Flows Show Modest Increase in ETF Risk Appetite

Investors continue to be willing to accept country and credit risk with exchange traded funds as highlighted by last weeks flows data.

Research firm EPFR Global notes that junk bond funds and funds with exposure to Italian equities were among the more impressive asset gatherers last week.

When it comes to high-yield bond ETFs the “where” and “why” were arguably synonymous last week as investors continued to pull cash from longer duration junk ETFs such as the iShares iBoxx $ High Yield Corporate Bond ETF (NYSEArca: HYG).

As of May 5, HYG had lost $2.1 billion year-to-date, almost exactly the combined amount that had flowed into the shorter duration PIMCO 0-5 Year High Yield Corporate Bond (NYSEArca: HYS) and the SPDR Barclays Short Term High Yield Bond ETF (NYSEArca: SJNK). [Short Duration Junk Bond ETFs in Focus]

The trend continued last week as HYG shed $94 million in assets, but HYS and SJNK brought in a combined $160 million.

Stoked by speculation quantitative easing from the European Central Bank could be near, investors poured $72 million into the iShares MSCI Italy Capped ETF (NYSEArca: EWI) last week.
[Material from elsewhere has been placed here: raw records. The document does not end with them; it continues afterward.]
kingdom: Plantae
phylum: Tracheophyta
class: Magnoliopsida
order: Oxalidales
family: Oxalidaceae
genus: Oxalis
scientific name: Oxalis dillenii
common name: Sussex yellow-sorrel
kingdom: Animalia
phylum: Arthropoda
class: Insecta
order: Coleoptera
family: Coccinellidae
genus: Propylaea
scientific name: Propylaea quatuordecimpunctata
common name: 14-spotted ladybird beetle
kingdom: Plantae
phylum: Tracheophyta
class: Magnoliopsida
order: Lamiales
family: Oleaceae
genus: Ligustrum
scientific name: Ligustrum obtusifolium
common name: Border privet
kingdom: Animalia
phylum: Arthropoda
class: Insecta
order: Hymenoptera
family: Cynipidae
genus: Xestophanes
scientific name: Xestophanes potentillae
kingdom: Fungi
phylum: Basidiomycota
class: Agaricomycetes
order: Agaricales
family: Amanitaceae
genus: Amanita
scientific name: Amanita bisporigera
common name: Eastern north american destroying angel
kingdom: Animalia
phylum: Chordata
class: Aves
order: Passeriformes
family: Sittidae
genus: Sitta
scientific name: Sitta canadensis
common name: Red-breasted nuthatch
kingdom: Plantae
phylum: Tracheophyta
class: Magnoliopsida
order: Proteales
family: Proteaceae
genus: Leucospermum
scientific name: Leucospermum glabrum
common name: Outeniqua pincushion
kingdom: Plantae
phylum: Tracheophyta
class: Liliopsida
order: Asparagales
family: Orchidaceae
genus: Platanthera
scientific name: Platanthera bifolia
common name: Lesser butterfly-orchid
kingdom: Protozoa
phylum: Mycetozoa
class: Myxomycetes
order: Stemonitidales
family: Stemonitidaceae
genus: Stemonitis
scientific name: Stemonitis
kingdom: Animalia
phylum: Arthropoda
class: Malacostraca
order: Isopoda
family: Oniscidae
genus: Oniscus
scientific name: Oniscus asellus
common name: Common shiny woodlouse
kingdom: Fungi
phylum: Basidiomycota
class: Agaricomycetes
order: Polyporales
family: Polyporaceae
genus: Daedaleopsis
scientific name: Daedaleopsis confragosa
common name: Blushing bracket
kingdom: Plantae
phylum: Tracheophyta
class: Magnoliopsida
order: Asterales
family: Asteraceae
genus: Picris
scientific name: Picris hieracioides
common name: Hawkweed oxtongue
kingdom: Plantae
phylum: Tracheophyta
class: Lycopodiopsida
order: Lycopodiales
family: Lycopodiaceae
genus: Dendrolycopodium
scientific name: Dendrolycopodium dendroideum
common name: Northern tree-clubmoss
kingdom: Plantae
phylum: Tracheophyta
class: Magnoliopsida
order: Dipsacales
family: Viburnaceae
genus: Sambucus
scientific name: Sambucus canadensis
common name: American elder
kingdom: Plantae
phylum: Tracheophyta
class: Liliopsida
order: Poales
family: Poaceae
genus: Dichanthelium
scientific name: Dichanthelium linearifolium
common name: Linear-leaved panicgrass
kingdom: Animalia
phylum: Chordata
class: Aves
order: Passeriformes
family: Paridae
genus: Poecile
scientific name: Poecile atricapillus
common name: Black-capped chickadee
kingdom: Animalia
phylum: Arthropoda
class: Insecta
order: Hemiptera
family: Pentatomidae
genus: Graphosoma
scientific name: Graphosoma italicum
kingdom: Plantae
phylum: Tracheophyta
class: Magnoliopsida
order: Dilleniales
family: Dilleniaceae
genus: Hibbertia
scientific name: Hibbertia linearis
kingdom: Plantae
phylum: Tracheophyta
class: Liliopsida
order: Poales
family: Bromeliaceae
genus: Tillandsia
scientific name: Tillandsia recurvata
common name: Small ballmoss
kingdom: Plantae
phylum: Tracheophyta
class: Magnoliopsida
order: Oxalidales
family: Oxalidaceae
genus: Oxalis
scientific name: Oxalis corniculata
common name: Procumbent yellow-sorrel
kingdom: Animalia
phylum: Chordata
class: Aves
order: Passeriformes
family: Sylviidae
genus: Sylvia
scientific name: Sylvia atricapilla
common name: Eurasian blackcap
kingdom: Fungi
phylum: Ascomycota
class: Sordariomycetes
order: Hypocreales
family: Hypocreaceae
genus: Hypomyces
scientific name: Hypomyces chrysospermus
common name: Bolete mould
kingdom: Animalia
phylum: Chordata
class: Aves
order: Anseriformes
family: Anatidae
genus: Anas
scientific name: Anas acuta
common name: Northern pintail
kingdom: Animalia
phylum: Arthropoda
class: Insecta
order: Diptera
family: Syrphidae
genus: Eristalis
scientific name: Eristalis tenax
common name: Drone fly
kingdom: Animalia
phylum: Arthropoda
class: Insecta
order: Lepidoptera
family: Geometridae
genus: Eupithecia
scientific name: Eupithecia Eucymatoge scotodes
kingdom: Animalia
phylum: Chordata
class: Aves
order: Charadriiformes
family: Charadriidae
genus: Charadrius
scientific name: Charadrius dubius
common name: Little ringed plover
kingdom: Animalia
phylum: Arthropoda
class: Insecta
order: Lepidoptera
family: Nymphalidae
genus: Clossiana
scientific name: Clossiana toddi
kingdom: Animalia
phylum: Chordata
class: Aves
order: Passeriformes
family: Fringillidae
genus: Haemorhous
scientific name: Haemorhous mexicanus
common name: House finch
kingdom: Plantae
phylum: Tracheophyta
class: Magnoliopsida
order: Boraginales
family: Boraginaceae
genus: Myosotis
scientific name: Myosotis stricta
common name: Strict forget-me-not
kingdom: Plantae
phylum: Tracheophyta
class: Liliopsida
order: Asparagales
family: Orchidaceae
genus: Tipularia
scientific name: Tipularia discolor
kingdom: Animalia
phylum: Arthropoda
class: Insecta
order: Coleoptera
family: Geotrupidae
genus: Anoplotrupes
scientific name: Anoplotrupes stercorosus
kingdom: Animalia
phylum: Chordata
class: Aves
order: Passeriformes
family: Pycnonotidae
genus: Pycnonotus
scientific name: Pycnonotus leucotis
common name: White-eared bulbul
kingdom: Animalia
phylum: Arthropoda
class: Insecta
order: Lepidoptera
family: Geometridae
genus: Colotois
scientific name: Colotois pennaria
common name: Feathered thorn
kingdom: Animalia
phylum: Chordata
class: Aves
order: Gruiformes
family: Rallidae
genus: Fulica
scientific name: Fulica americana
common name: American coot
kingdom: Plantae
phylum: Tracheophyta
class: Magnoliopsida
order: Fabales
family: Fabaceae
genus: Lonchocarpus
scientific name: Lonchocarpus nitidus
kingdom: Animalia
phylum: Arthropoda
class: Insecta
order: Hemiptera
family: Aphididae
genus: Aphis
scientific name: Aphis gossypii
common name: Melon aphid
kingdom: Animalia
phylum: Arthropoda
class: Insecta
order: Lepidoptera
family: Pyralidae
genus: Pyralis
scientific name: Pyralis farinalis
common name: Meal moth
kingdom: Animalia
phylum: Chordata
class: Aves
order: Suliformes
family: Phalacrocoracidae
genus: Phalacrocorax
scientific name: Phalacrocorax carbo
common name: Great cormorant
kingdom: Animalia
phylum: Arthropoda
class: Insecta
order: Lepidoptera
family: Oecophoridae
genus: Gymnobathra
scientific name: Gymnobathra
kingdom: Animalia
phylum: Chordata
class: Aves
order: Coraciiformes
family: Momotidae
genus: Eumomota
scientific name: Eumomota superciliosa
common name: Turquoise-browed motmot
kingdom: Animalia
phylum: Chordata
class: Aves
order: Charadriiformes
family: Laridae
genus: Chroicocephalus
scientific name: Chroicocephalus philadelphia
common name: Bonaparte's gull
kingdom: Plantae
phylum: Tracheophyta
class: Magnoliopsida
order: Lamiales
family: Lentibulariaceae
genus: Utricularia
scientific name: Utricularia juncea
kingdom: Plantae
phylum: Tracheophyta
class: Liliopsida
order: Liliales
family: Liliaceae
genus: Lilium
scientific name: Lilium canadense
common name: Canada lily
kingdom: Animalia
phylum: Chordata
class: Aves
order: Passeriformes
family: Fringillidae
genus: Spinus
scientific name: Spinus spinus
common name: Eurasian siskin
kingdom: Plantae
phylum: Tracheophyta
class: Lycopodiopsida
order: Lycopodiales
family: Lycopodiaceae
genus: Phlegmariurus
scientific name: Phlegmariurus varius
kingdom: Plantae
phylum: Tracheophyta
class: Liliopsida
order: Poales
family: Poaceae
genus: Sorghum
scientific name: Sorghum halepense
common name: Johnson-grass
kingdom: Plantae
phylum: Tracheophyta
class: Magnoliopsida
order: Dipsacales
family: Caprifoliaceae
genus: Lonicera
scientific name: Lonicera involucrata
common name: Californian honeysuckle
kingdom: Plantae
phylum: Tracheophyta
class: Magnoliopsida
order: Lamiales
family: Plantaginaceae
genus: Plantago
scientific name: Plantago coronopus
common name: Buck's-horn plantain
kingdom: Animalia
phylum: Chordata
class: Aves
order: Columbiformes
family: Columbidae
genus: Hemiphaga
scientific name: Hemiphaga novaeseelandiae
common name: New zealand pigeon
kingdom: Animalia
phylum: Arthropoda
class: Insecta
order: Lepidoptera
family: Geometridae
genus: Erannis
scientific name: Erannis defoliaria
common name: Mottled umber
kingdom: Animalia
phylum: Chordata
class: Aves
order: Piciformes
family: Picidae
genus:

The $1.5 billion ETF has pulled in more than of third of those assets this year. [PIIGS ETFs Impress]

“Overall, however, flows during the week ending May 7 were shaped by institutional investors whose redemptions snapped Emerging Markets Equity Funds’ five week inflow streak and drove their biggest outflow from US Equity Funds since the first week of February,” according to EPFR.